The first season of HBO’s terrific crime series True Detective posited that time is a flat circle, and Season 3 demonstrates that.

After faltering in its sophomore year, True Detective is back to form — largely by retracing many of the same paths of the premiere season. And while television do-overs are typically a recipe for disaster, this reiteration may actually top the original.

That’s no mean feat, given the brilliant performances in the first by Matthew McConaughey and Woody Harrelson as detectives haunted by the grisly murder of children.

But Season 3 is unafraid of revisiting the themes of the first. If anything, it reinforces the underlying message of the original — that the demons of human nature cannot be escaped, only challenged when they resurface. This current season of True Detective foregoes the often-florid language and stereotyped women that hampered the first, instead anchoring it real-world characters that are more relatable and socioeconomic tensions that still exist today — even though the crimes occurred more than three decades ago.

The new story returns viewers to the South, where partners Wayne Hays (Mahershala Ali) and Roland West (Stephen Dorff) catch a case involving two children who disappeared on a bike ride. The boy’s body is found is found quickly; the missing girl drives the bulk of the series.

Veterans of the series will immediately recognize the similarities:

  • The story hopscotches through time. Just as detectives Rust Cohle (McConaughey) and Martin Hart (Harrelson) have to reopen and re-investigate a crime they thought was closed, Hays and West not only have to re-investigate a crime, they must re-investigate the reinvestigation.
  • Social tension brews between cops. Cohle and Hart often clashed over faith and family values. Hays and West, while both being Vietnam War vets, find themselves at odds over much more tangible differences, such as race, economic differences, even duties while in service.
  • Location is a character in itself. Season 1 was rooted deeply in the bayou backwoods of Louisiana (creator Nic Pizzolatto admitted that the sounds of crickets and frogs were so prevalent he gave up trying to dim them in sound mixing, letting it create an aural tension to the show). Season 3 is just as entrenched in the South, only this time Arkansas. The show was shot in Arkansas, and everything from the bars to cafes to the Devil’s Den park where the children disappeared, are actual spots in northwest Arkansas. Even many extras in the show are Arkansas residents, not actors

Despite the similarities, this season has a couple advantages over its predecessor, the primary one being Ali. The Oscar-winning actor, who could become a two-time winner with his recent Supporting Actor nomination for Green Book, is a gravel-voiced wonder. Because he populates three separate time frames in the series — as a young loner detective, a middle-aged cop with a wife and kids, and finally a retired senior battling dementia — Ali seems to inhabit three wholly different people.

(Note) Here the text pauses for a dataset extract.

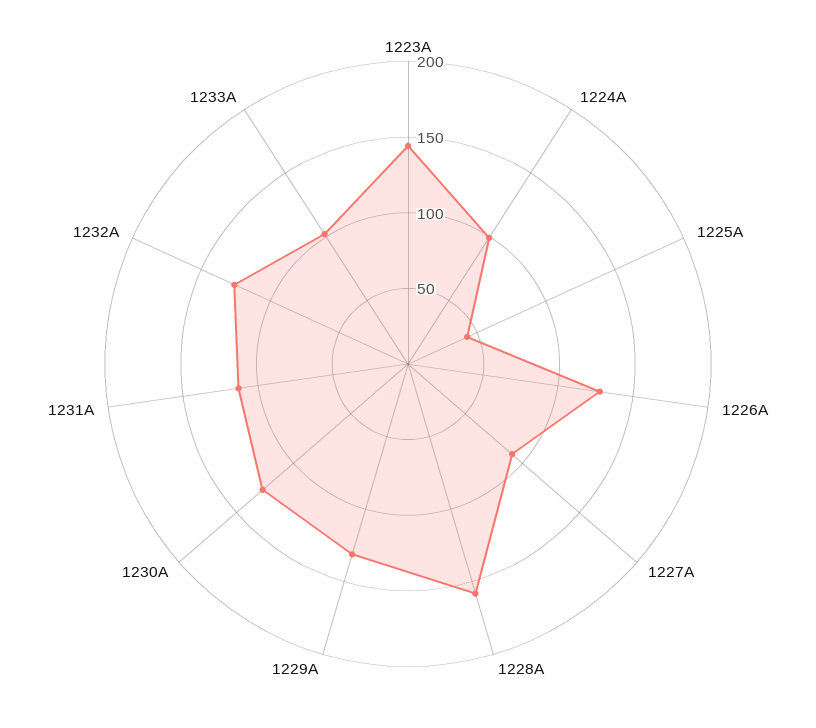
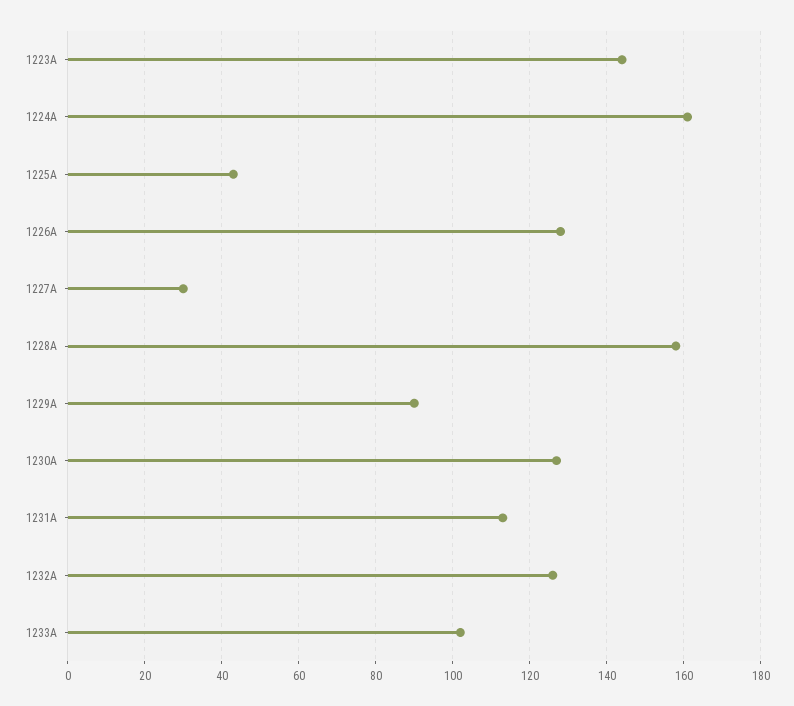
1224A: 100 -> 160
1227A: 90 -> 30
1229A: 130 -> 90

Also, Season 3 makes better use of the hardscrabble poor that populate the landscape. While both utilize overly-ambitious small-time politicians, season three better captures the paranoia and tension that paralyzes a small town unaccustomed to violence, particularly involving children. A scene in episode three of an empty school bus making worthless stops beautifully underscores the series’ brooding tension.

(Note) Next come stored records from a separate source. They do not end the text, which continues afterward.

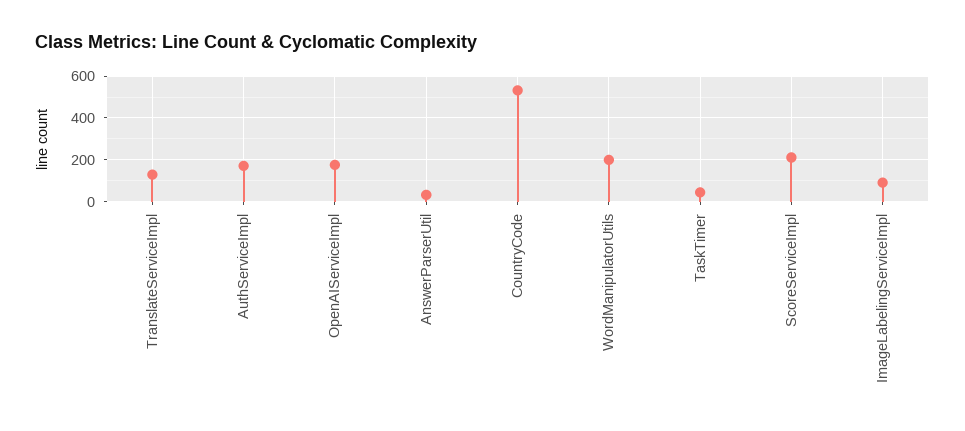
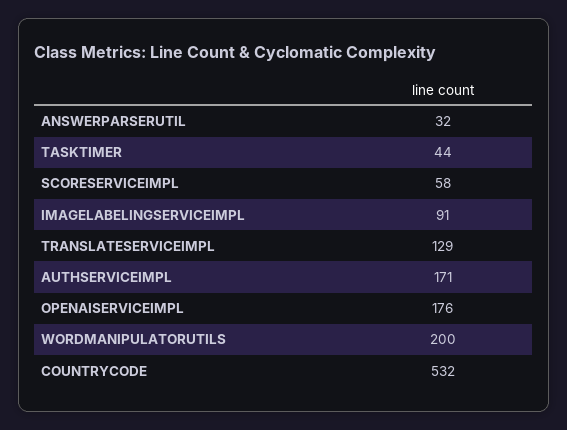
ScoreServiceImpl: 200 -> 58

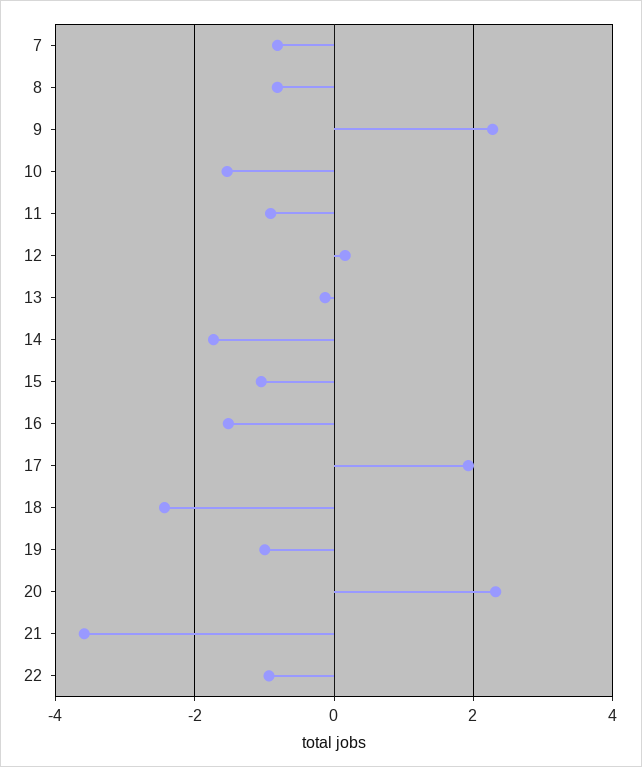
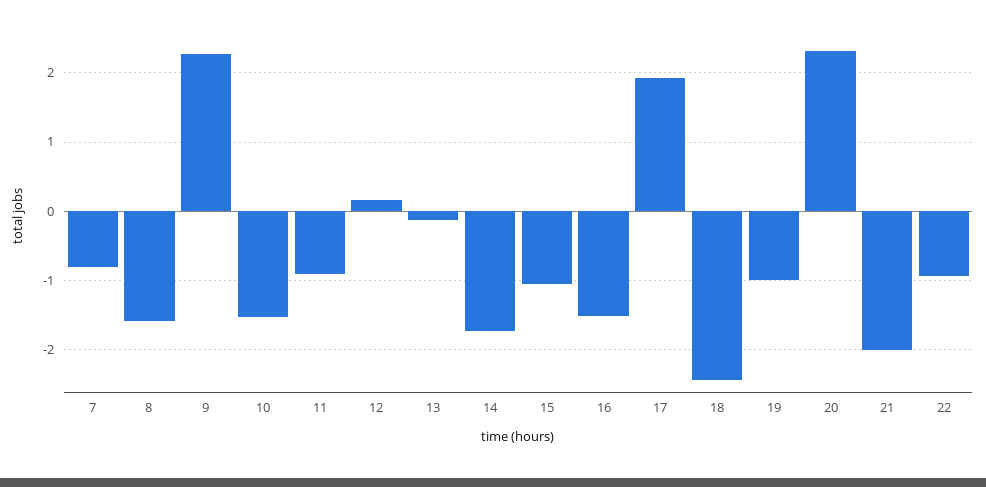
8: -0.8 -> -1.6
21: -3.6 -> -2

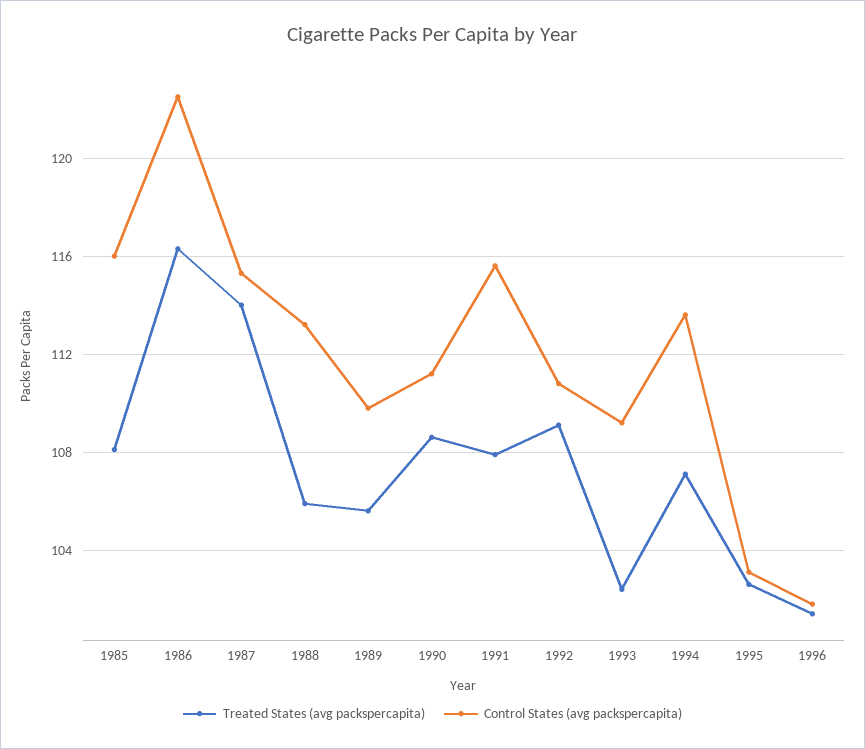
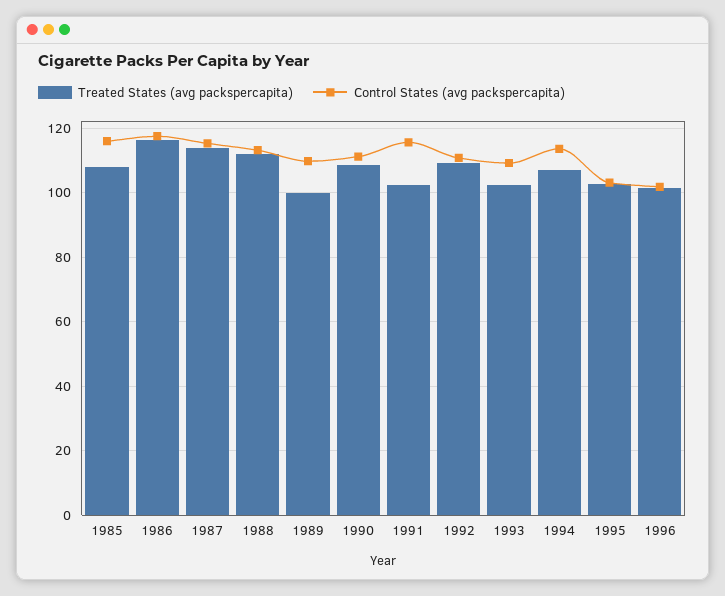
Control States (avg packspercapita), 1986: 122.5 -> 118
Treated States (avg packspercapita), 1988: 106 -> 112
Treated States (avg packspercapita), 1989: 105.5 -> 100
Treated States (avg packspercapita), 1991: 108 -> 102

What the third installment still hasn’t captured (besides the first True Detective‘s novelty, of course), is the cinematography of the first season. While Australian cinematographer Adam Arkapaw oversees the camera work of the entire series, season three hasn’t had anything yet approaching the six-minute tracking shot in an episode of season one that established the show as a visual stunner (and earned Arkapaw an Emmy nomination). But opportunities will surely abound as the show has rediscovered its footing.

Like The Sopranos and The Wire, True Detective‘s resurgence has established HBO again as a home for riveting murder dramas. Crime may not pay, but it sure makes for good TV.